• Arbeitsaufträge:
1 - Geben Sie aus dem Bericht aus Norwegen den Abschnitt wortgetreu aus, beginnend mit „Die katholische Schule“ und weiter bis einschließlich „meinen bisherigen Arbeitsstätten.“.
2 - Prüfen Sie, ob die folgenden Aussagen mit dem Bericht aus Norwegen übereinstimmen. Antworten Sie jeweils mit Ja oder Nein und zitieren Sie die entscheidenden Worte des Berichts wörtlich.
(a) Die norwegische Regierung hat die Schulen erst nach Deutschland geschlossen.
(b) Die Freiwilligen helfen im Kloster jetzt verstärkt bei den Mahlzeiten und der Hausreinigung.
(c) Beim Essen darf man weiterhin direkt nebeneinander sitzen.
3 - Setzen Sie den Bericht aus Norwegen im Anschluss an seinen letzten Satz fort.

• Ausgewählter Textauszug:
In Norwegen scheint die Ernsthaftigkeit der Lage schnell angekommen zu sein. Großveranstaltungen wurden abgesagt und schon ein paar Tage vor Deutschland hat die norwegische Regierung beschlossen, alle Schulen zu schließen. Nach und nach wurden auch Kultureinrichtungen, viele Restaurants, Fitnessstudios und Schwimmbäder geschlossen. Von nicht dringend notwendigen Reisen wird abgeraten und Reisende, die wieder zurückkommen, müssen in Quarantäne, wie in vielen anderen Ländern.
Auch hier gibt es immer wieder Aufrufe, auf dem Balkon zu klatschen um den Menschen, die das Land in Gang halten (Busfahrer*innen, Ärzte*innen, Verkäufer*innen…) zu danken und natürlich überall der Aufruf:
Hold avstand! Hold deg hjemme! ("Halte Abstand! Bleib zu Hause!")
Die katholische Schule ist geschlossen, das Pfarrbüro auch und die Arbeit bei der Norwegischen Katholischen Jugend ist eingeschränkt. So fallen Tätigkeiten weg, die ich sehr gerne gemacht habe. Ich vermisse natürlich die Schüler und die Kollegen und Kolleginnen an meinen bisherigen Arbeitsstätten.
Stattdessen arbeiten wir Freiwillige jetzt im Kloster verstärkt bei der Vorbereitung der Mahlzeiten und bei der Hausreinigung. Im Sta. Katarinahjemmet herrscht eine besondere Situation durch die vielen Menschen, die hier wohnen und die Gefährdung der teilweise schon älteren Schwestern. Alle müssen jetzt sehr vorsichtig sein und die neuen Regeln, so unbequem sie auch sein mögen, befolgen: So darf man beispielsweise beim Essen nicht mehr direkt nebeneinander sitzen. Trotzdem sitzen wir, im wahrsten Sinne des Wortes, aufeinander.

• Dargestellte Informationen:
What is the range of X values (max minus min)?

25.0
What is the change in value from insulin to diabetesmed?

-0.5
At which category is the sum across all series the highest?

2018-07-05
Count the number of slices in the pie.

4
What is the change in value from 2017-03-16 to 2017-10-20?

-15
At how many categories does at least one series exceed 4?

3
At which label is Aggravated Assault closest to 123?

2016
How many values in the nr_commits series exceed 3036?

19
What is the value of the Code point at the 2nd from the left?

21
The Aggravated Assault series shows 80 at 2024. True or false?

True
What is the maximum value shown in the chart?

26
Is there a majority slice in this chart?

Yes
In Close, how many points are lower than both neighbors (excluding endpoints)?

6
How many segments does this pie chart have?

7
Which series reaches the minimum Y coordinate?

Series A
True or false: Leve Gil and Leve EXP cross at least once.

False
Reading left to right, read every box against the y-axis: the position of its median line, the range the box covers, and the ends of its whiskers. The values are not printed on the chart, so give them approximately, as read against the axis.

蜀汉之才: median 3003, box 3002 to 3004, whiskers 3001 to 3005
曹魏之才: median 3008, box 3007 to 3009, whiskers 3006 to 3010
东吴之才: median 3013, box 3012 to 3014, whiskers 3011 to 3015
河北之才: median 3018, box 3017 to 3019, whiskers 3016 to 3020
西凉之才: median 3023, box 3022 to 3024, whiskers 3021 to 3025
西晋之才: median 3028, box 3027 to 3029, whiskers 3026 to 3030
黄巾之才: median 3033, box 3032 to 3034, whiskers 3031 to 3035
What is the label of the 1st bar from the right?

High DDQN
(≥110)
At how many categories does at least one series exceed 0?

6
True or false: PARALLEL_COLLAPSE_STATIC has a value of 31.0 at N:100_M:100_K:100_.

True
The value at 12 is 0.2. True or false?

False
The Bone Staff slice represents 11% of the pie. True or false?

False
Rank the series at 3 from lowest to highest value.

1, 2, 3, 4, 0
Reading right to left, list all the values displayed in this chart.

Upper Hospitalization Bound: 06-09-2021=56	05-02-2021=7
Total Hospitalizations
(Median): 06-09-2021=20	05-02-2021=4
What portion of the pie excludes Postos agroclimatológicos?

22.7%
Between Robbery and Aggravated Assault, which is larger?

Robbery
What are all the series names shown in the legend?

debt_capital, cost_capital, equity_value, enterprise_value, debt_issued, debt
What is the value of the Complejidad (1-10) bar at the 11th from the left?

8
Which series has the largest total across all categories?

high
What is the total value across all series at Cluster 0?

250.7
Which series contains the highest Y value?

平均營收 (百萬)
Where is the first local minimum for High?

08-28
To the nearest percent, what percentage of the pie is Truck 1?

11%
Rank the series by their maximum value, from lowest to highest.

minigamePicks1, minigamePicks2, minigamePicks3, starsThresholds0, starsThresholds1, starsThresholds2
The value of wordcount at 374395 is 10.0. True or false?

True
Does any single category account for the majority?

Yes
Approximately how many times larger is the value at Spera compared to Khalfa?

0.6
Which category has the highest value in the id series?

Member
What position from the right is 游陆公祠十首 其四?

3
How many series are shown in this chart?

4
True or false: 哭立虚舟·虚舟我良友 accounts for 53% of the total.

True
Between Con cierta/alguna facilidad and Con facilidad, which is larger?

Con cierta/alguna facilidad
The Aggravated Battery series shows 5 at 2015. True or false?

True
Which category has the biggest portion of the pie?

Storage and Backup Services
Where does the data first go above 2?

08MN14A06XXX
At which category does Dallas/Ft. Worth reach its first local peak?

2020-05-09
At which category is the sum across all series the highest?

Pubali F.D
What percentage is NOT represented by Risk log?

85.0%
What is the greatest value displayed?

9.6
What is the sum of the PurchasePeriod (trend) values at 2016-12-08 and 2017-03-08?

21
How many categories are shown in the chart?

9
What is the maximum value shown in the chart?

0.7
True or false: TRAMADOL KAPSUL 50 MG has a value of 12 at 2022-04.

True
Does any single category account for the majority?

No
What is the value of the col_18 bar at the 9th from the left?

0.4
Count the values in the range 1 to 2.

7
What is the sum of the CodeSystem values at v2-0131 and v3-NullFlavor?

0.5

• Lösungen je Aufgabe:
1 -
Die katholische Schule ist geschlossen, das Pfarrbüro auch und die Arbeit bei der Norwegischen Katholischen Jugend ist eingeschränkt. So fallen Tätigkeiten weg, die ich sehr gerne gemacht habe. Ich vermisse natürlich die Schüler und die Kollegen und Kolleginnen an meinen bisherigen Arbeitsstätten.

2 -
(a) Nein: „schon ein paar Tage vor Deutschland hat die norwegische Regierung beschlossen, alle Schulen zu schließen“
(b) Ja: „Stattdessen arbeiten wir Freiwillige jetzt im Kloster verstärkt bei der Vorbereitung der Mahlzeiten und bei der Hausreinigung.“
(c) Nein: „So darf man beispielsweise beim Essen nicht mehr direkt nebeneinander sitzen.“

3 -
Da die Universitäten geschlossen haben und man das Haus so wenig wie möglich verlassen soll, sind die meisten Studentinnen fast immer zu Hause, was den schönen Nebeneffekt hat, dass wir jetzt oft zusammen Filme schauen oder Brettspiele spielen. Das "Aufeinandersitzen" erreichte jedoch eine neue Dramaturgie, als eine der Studentinnen, die Kontakt mit einem Infizierten hatte, auch selbst Symptome zeigte. Daraufhin mussten wir alle in Quarantäne und durften solange, bis die Testergebnisse vorlagen, das Haus gar nicht mehr verlassen. Die fünf Tage fühlten sich an wie fünf Wochen und die Nerven lagen blank. Glücklicherweise wurde die Studentin jedoch negativ auf das Virus getestet und auch allen anderen geht es gut.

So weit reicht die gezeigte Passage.